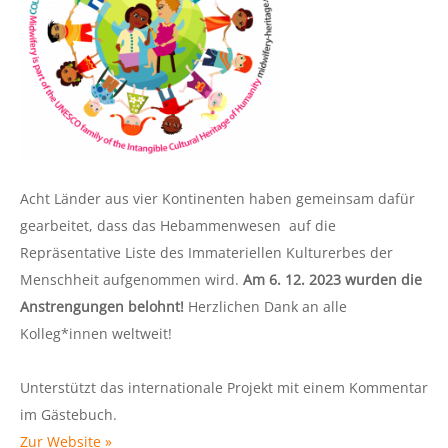
Acht Länder aus vier Kontinenten haben gemeinsam dafür
gearbeitet, dass das Hebammenwesen auf die
Repräsentative Liste des Immateriellen Kulturerbes der
Menschheit aufgenommen wird.
Am 6. 12. 2023 wurden die
Anstrengungen belohnt!
Herzlichen Dank an alle
Kolleg*innen weltweit!
Unterstützt das internationale Projekt mit einem Kommentar
im Gästebuch.
Zur Website »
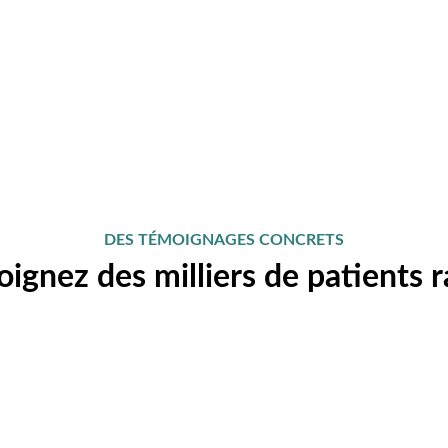
DES TÉMOIGNAGES CONCRETS
oignez des milliers de patients r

#### EXERCISE OBJECTIVE
With the pictures dropped, give every entry above again exactly.

#### ANSWER BELOW
Acht Länder aus vier Kontinenten haben gemeinsam dafür
gearbeitet, dass das Hebammenwesen auf die
Repräsentative Liste des Immateriellen Kulturerbes der
Menschheit aufgenommen wird.
Am 6. 12. 2023 wurden die
Anstrengungen belohnt!
Herzlichen Dank an alle
Kolleg*innen weltweit!
Unterstützt das internationale Projekt mit einem Kommentar
im Gästebuch.
Zur Website »
DES TÉMOIGNAGES CONCRETS
oignez des milliers de patients r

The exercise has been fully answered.